_WHAT YOU ARE ASKED TO DO_
Starting with the line that contains "From the excavator", copy every line through the end of the data below, exactly and with nothing added.

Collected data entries
++++
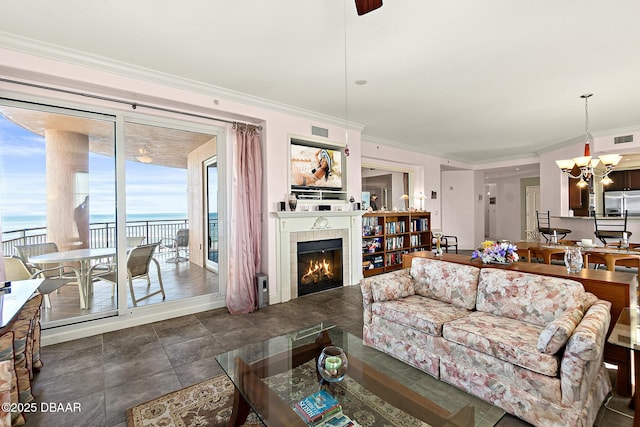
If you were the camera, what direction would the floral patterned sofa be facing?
facing the viewer and to the left of the viewer

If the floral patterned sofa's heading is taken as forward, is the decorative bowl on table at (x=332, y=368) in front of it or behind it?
in front

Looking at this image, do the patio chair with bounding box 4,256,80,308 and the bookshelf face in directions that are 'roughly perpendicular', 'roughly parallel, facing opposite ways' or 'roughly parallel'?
roughly perpendicular

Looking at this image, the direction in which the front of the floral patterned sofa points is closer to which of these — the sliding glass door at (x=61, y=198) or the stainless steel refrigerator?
the sliding glass door

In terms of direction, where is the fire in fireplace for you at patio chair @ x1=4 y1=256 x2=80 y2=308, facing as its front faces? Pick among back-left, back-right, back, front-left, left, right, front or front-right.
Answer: front

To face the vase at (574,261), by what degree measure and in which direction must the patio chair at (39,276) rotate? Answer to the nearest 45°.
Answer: approximately 45° to its right

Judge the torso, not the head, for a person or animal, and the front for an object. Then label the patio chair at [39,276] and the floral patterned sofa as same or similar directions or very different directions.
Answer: very different directions

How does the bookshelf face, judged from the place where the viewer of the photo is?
facing the viewer and to the right of the viewer

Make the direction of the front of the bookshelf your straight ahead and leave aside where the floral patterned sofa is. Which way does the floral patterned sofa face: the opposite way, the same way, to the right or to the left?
to the right

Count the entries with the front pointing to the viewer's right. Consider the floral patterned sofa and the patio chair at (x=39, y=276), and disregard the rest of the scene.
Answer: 1

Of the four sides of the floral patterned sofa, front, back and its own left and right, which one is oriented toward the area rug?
front

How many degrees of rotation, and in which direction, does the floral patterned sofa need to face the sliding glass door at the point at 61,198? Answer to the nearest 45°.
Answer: approximately 45° to its right

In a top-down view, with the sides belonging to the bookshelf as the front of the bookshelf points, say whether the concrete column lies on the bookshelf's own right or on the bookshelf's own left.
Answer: on the bookshelf's own right

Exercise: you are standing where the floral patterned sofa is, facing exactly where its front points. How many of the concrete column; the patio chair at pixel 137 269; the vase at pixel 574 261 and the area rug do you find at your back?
1

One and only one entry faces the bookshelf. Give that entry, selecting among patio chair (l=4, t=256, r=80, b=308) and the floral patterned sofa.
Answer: the patio chair

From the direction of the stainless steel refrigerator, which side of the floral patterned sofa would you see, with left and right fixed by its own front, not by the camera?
back

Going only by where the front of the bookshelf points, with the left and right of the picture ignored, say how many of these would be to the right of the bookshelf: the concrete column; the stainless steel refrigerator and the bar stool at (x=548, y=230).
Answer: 1

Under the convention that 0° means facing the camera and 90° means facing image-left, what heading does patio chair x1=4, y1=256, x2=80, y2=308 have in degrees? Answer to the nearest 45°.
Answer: approximately 270°
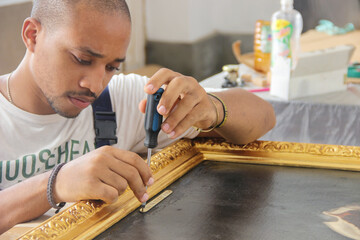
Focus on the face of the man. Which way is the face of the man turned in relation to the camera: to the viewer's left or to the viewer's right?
to the viewer's right

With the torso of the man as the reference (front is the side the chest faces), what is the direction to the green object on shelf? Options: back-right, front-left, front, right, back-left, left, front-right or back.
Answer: left

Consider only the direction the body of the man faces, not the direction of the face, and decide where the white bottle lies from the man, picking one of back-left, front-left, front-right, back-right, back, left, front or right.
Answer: left

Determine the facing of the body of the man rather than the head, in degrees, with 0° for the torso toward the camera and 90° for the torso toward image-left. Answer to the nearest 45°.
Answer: approximately 315°

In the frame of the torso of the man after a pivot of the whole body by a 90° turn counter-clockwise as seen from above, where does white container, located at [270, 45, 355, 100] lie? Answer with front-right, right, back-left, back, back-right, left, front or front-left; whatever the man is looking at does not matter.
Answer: front
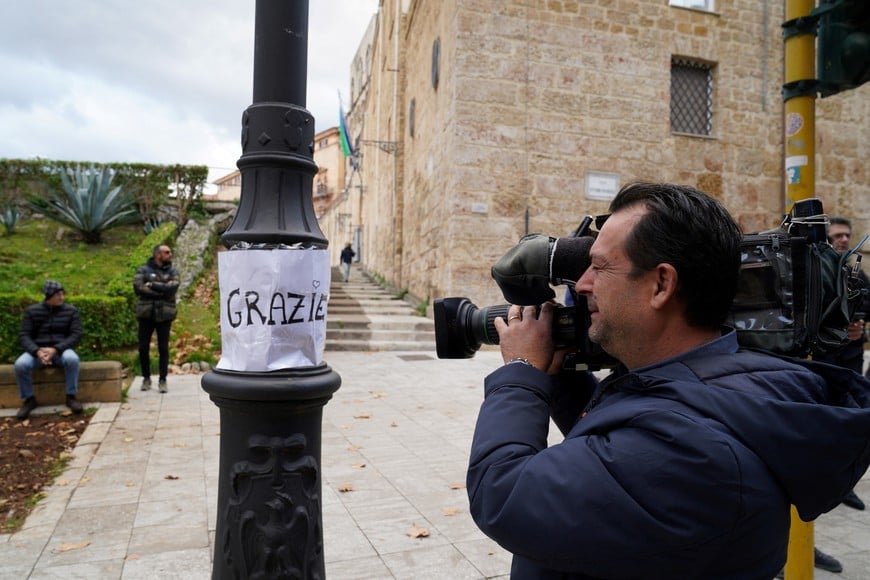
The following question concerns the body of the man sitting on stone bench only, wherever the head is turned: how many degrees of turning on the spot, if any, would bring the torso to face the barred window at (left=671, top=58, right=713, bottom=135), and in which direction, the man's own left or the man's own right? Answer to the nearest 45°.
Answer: approximately 90° to the man's own left

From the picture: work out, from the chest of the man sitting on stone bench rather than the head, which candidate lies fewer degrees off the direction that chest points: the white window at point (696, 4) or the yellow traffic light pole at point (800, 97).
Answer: the yellow traffic light pole

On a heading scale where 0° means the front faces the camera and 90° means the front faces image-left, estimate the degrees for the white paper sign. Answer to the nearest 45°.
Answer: approximately 0°

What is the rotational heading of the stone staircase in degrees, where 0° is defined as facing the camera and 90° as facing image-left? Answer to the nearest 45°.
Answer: approximately 0°

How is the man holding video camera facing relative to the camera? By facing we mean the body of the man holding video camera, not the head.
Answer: to the viewer's left
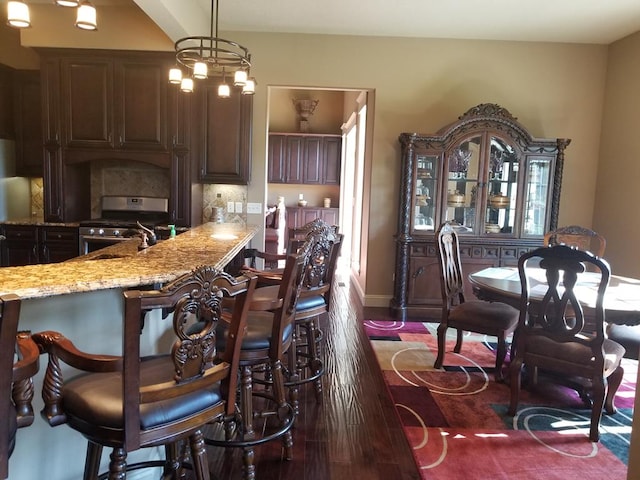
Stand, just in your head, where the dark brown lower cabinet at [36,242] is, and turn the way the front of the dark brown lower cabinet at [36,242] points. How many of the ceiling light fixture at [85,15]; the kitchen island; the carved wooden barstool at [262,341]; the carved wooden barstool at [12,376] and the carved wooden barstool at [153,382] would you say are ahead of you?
5

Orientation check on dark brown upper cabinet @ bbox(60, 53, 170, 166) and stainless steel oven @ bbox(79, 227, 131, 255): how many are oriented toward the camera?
2

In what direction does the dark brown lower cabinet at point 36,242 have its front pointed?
toward the camera

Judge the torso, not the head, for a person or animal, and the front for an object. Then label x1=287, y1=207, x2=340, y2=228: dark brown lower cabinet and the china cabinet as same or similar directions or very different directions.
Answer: same or similar directions

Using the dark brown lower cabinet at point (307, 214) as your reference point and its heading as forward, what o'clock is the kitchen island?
The kitchen island is roughly at 12 o'clock from the dark brown lower cabinet.

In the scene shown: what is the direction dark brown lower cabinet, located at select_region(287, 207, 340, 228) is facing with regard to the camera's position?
facing the viewer

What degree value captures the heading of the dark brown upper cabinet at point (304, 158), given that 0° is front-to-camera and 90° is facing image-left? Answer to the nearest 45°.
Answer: approximately 0°

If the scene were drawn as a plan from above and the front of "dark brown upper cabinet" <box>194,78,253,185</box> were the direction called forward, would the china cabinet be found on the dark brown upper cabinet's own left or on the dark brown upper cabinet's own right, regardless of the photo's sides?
on the dark brown upper cabinet's own left

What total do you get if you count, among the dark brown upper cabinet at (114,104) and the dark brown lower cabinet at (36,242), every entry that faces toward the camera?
2

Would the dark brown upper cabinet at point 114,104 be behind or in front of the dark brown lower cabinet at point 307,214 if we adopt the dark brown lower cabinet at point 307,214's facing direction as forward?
in front

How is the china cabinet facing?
toward the camera

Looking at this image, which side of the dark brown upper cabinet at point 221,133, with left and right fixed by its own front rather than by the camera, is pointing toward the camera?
front

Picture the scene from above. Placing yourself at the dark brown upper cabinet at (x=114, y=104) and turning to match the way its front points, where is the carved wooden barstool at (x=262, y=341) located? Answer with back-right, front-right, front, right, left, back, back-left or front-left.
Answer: front

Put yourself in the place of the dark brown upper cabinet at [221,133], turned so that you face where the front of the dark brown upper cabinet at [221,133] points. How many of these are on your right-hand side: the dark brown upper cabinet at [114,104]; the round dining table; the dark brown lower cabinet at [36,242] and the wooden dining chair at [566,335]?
2

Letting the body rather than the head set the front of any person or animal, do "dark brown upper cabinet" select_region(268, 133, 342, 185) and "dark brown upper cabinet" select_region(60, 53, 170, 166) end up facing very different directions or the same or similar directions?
same or similar directions

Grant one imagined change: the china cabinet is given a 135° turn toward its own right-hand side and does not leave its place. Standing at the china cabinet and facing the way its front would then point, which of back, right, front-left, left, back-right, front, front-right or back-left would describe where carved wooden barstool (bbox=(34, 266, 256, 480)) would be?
back-left
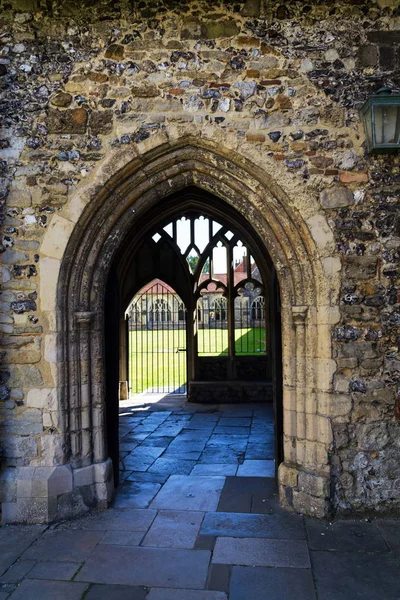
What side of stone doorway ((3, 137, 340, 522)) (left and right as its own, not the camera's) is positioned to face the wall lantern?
left

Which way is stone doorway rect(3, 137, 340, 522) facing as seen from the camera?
toward the camera
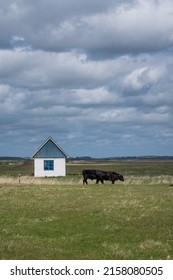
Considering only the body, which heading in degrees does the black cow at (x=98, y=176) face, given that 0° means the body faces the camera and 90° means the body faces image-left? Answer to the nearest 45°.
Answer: approximately 270°
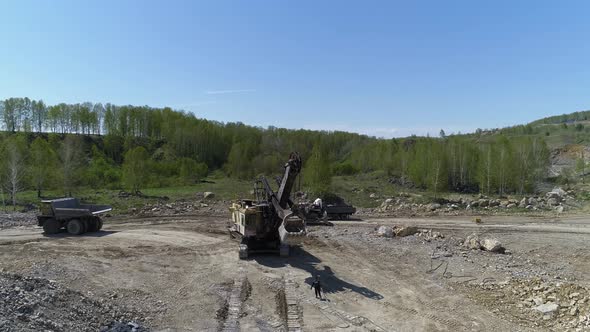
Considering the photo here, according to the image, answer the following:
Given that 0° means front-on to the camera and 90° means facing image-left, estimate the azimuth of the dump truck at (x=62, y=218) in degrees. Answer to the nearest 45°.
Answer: approximately 135°

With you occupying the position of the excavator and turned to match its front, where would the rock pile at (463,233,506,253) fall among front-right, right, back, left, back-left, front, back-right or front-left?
front-left

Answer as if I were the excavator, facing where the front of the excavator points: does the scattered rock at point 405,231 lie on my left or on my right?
on my left

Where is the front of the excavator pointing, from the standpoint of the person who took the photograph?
facing the viewer and to the right of the viewer

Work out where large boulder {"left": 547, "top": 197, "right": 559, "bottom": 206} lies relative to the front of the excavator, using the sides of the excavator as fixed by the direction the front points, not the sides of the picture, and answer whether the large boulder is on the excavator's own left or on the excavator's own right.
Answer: on the excavator's own left

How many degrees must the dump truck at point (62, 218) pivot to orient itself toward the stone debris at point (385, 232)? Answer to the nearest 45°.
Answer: approximately 180°

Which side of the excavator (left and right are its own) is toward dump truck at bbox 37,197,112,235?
back

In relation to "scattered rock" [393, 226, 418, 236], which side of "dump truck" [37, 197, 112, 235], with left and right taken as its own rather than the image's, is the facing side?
back

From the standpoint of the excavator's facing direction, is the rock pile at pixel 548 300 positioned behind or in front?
in front

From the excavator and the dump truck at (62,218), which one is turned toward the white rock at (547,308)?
the excavator

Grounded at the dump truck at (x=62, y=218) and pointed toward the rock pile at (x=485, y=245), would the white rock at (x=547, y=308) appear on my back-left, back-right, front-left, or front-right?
front-right

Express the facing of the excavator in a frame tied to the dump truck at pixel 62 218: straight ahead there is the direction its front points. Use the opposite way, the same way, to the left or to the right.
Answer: the opposite way

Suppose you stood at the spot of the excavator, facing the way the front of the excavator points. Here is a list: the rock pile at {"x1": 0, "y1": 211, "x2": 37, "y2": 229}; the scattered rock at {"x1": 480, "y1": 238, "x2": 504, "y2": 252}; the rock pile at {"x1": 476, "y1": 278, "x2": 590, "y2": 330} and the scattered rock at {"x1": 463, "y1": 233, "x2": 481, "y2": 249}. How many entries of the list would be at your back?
++++
_ANSWER TO THE EXERCISE_
From the excavator and the dump truck at (62,218), which one is turned toward the white rock at (547,308)?
the excavator

Grounded at the dump truck at (x=62, y=218) and pointed toward the rock pile at (x=485, y=245), would the white rock at (x=547, y=308) appear on my back-left, back-right, front-left, or front-right?
front-right

Express the facing of the excavator in a frame tied to the dump truck at pixel 62 218: straight ahead there is the direction its front points. Use the opposite way, the same way, to the left or to the right.
Answer: the opposite way

Suppose you stood at the spot of the excavator, facing the way the front of the excavator points. Here is a list: the rock pile at {"x1": 0, "y1": 211, "x2": 37, "y2": 229}; the scattered rock at {"x1": 480, "y1": 238, "x2": 504, "y2": 252}; the rock pile at {"x1": 476, "y1": 278, "x2": 590, "y2": 330} and the scattered rock at {"x1": 463, "y1": 233, "x2": 481, "y2": 249}. How many entries of the list would be at your back?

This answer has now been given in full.